TASK TO COMPLETE: Reproduce every line of the records below without changing anything.

Lines of data:
***
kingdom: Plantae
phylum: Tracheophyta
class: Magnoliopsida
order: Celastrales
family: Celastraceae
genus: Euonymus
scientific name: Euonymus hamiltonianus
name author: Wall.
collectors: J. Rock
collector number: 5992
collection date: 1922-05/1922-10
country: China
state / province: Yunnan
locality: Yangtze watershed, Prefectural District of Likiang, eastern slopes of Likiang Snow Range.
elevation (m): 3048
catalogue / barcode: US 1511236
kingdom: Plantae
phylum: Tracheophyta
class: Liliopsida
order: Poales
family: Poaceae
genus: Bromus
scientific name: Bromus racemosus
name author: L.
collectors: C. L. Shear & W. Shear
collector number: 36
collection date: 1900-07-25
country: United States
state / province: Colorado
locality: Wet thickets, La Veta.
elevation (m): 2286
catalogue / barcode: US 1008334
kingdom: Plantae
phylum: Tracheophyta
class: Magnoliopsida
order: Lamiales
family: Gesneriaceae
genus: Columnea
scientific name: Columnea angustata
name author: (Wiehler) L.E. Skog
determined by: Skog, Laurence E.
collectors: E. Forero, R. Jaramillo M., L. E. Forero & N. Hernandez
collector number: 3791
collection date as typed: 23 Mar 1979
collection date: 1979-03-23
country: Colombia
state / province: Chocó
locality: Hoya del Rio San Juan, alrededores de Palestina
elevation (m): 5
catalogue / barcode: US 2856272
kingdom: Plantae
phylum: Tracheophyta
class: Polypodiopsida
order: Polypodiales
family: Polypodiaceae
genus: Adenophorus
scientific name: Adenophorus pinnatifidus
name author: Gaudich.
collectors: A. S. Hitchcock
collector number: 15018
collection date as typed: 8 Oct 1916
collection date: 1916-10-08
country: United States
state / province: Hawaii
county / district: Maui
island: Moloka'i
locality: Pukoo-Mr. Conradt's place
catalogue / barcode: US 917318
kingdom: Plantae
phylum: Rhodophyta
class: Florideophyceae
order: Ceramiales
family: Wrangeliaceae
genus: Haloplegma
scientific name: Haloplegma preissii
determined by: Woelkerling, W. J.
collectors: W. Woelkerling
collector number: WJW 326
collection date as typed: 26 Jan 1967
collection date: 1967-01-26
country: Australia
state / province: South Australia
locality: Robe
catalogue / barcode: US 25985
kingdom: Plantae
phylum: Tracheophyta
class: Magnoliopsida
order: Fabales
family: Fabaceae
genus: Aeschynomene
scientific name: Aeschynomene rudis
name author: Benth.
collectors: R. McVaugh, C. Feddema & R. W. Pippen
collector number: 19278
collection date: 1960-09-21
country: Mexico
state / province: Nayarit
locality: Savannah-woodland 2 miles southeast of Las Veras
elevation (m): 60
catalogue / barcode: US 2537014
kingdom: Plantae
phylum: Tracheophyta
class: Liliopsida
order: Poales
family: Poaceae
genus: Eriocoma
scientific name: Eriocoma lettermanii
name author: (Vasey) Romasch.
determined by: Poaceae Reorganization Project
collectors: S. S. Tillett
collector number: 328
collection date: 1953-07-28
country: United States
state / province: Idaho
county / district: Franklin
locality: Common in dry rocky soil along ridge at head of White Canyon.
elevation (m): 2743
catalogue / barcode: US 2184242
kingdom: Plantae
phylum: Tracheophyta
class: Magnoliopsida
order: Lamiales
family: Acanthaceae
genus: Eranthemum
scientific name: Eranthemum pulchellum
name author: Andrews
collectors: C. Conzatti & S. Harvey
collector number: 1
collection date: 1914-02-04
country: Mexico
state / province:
***
OUTPUT FOR THIS EXERCISE:
kingdom: Plantae
phylum: Tracheophyta
class: Magnoliopsida
order: Celastrales
family: Celastraceae
genus: Euonymus
scientific name: Euonymus hamiltonianus
name author: Wall.
collectors: J. Rock
collector number: 5992
collection date: 1922-05/1922-10
country: China
state / province: Yunnan
locality: Yangtze watershed, Prefectural District of Likiang, eastern slopes of Likiang Snow Range.
elevation (m): 3048
catalogue / barcode: US 1511236
kingdom: Plantae
phylum: Tracheophyta
class: Liliopsida
order: Poales
family: Poaceae
genus: Bromus
scientific name: Bromus racemosus
name author: L.
collectors: C. L. Shear & W. Shear
collector number: 36
collection date: 1900-07-25
country: United States
state / province: Colorado
locality: Wet thickets, La Veta.
elevation (m): 2286
catalogue / barcode: US 1008334
kingdom: Plantae
phylum: Tracheophyta
class: Magnoliopsida
order: Lamiales
family: Gesneriaceae
genus: Columnea
scientific name: Columnea angustata
name author: (Wiehler) L.E. Skog
determined by: Skog, Laurence E.
collectors: E. Forero, R. Jaramillo M., L. E. Forero & N. Hernandez
collector number: 3791
collection date as typed: 23 Mar 1979
collection date: 1979-03-23
country: Colombia
state / province: Chocó
locality: Hoya del Rio San Juan, alrededores de Palestina
elevation (m): 5
catalogue / barcode: US 2856272
kingdom: Plantae
phylum: Tracheophyta
class: Polypodiopsida
order: Polypodiales
family: Polypodiaceae
genus: Adenophorus
scientific name: Adenophorus pinnatifidus
name author: Gaudich.
collectors: A. S. Hitchcock
collector number: 15018
collection date as typed: 8 Oct 1916
collection date: 1916-10-08
country: United States
state / province: Hawaii
county / district: Maui
island: Moloka'i
locality: Pukoo-Mr. Conradt's place
catalogue / barcode: US 917318
kingdom: Plantae
phylum: Rhodophyta
class: Florideophyceae
order: Ceramiales
family: Wrangeliaceae
genus: Haloplegma
scientific name: Haloplegma preissii
determined by: Woelkerling, W. J.
collectors: W. Woelkerling
collector number: WJW 326
collection date as typed: 26 Jan 1967
collection date: 1967-01-26
country: Australia
state / province: South Australia
locality: Robe
catalogue / barcode: US 25985
kingdom: Plantae
phylum: Tracheophyta
class: Magnoliopsida
order: Fabales
family: Fabaceae
genus: Aeschynomene
scientific name: Aeschynomene rudis
name author: Benth.
collectors: R. McVaugh, C. Feddema & R. W. Pippen
collector number: 19278
collection date: 1960-09-21
country: Mexico
state / province: Nayarit
locality: Savannah-woodland 2 miles southeast of Las Veras
elevation (m): 60
catalogue / barcode: US 2537014
kingdom: Plantae
phylum: Tracheophyta
class: Liliopsida
order: Poales
family: Poaceae
genus: Eriocoma
scientific name: Eriocoma lettermanii
name author: (Vasey) Romasch.
determined by: Poaceae Reorganization Project
collectors: S. S. Tillett
collector number: 328
collection date: 1953-07-28
country: United States
state / province: Idaho
county / district: Franklin
locality: Common in dry rocky soil along ridge at head of White Canyon.
elevation (m): 2743
catalogue / barcode: US 2184242
kingdom: Plantae
phylum: Tracheophyta
class: Magnoliopsida
order: Lamiales
family: Acanthaceae
genus: Eranthemum
scientific name: Eranthemum pulchellum
name author: Andrews
collectors: C. Conzatti & S. Harvey
collector number: 1
collection date: 1914-02-04
country: Mexico
state / province:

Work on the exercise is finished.